In his newly built palace near Tokyo, lined by stone statues of Roman emperors and surrounded by an 18-hole golf course, Masayoshi Son was stewing. After declaring for years the imminent arrival of the artificial-intelligence revolution, the chief executive officer of SoftBank Group had missed out on it. I haven’t been able to do anything, he thought, according to a speech he gave to SoftBank investors last year. Can I just get old like this and die?
As it turned out, all he needed was a new golden boy. And now Son, who has a history of latching onto charismatic startup founders, has found one in Sam Altman.

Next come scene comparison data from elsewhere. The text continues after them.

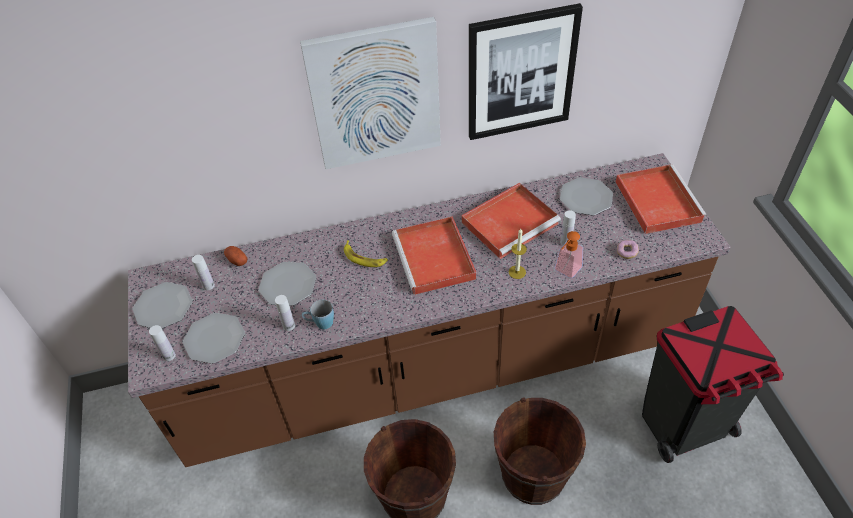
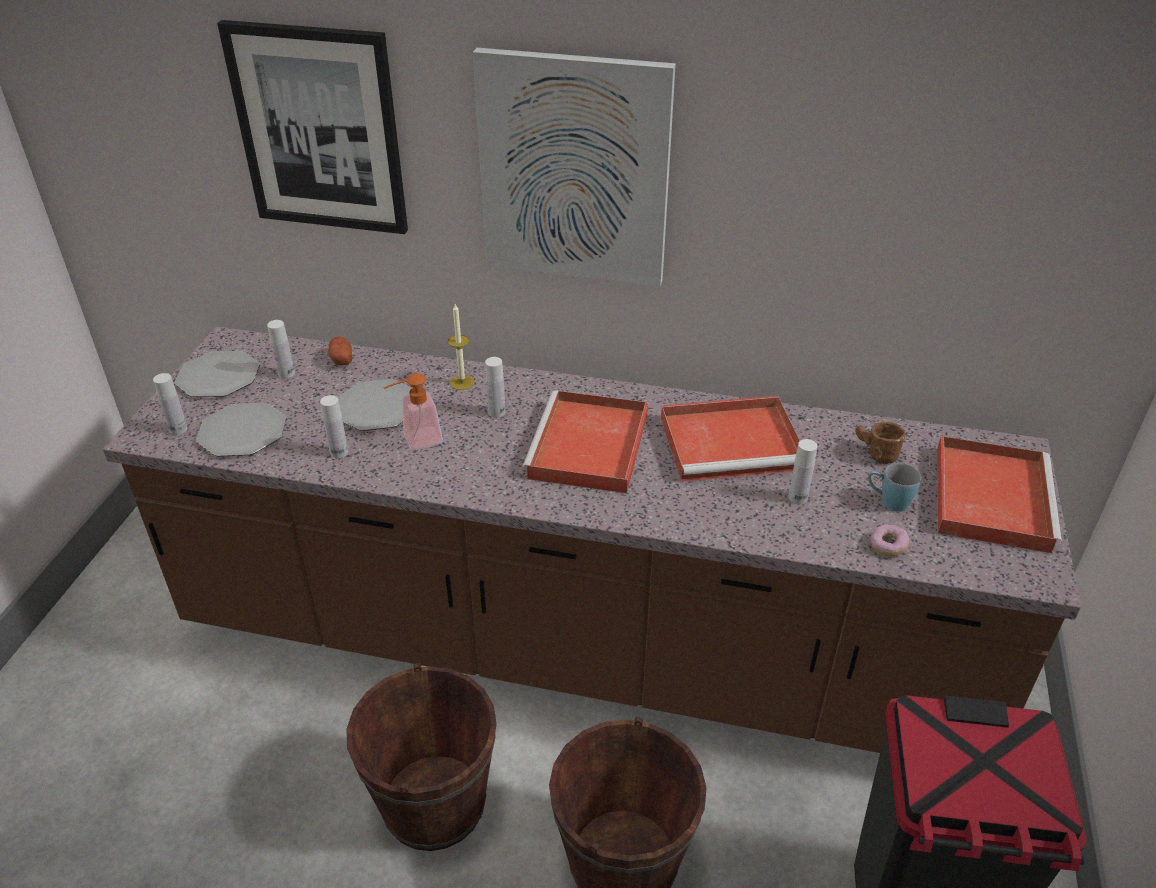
camera: 25 degrees right, 10 degrees down
blue mug [302,300,334,329] -> blue mug moved to [868,463,921,512]
banana [344,240,388,267] -> white bottle [485,357,505,418]
picture [469,3,583,140] -> picture moved to [217,20,408,234]
candle [509,229,527,279] -> candle moved to [448,304,475,390]
soap dispenser [554,231,583,278] -> soap dispenser moved to [383,373,443,451]
plate [560,177,613,216] -> brown mug [855,422,906,464]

In what would be the largest-ever investment in a startup, Son is preparing to put as much as $43 billion toward Altman’s OpenAI in a pair of transactions. SoftBank is in talks to invest between $15 billion and $25 billion in the ChatGPT maker as part of a blockbuster $40 billion funding round, The Wall Street Journal reported Thursday. The round would value OpenAI at up to $300 billion—nearly double its valuation in October and an undeniable sign of Son’s confidence in its prospects.
In addition, the Japanese tech and investment conglomerate has committed $18 billion toward Stargate, a venture to build cloud computing centers for OpenAI to use, according to people familiar with the matter.
For Altman, who was traveling to Tokyo on Thursday, the tie-up provides him with a deep-pocketed backer at a critical moment. His company’s relationship with Microsoft, its biggest investor to date and longtime exclusive technology partner, has been fraying over OpenAI’s contentionthat it wasn’t getting enough cloud computing power. And the broader AI world has been thrown on its heels by the splashy arrival of DeepSeek, a Chinese developer of cheaply made and free-to-use AI models, which has sparked skepticism about OpenAI’s strategy of spending big on proprietary technology.
Son’s commitment to OpenAI and Stargate ensures that Altman’s company will have ample cloud computing firepower in the coming years just as it has ended the exclusivity portion of its Microsoft deal. And by leading a funding round that would be the biggest in Silicon Valley history, Son is enthusiastically endorsing Altman’s plan to keep spending gobs of cash on leading-edge AI systems.
For all of us, the AI era represents a once-in-a-generation opportunity to help build a better, safer, healthier, and more prosperous future, Son wrote in a widely distributed email message Thursday.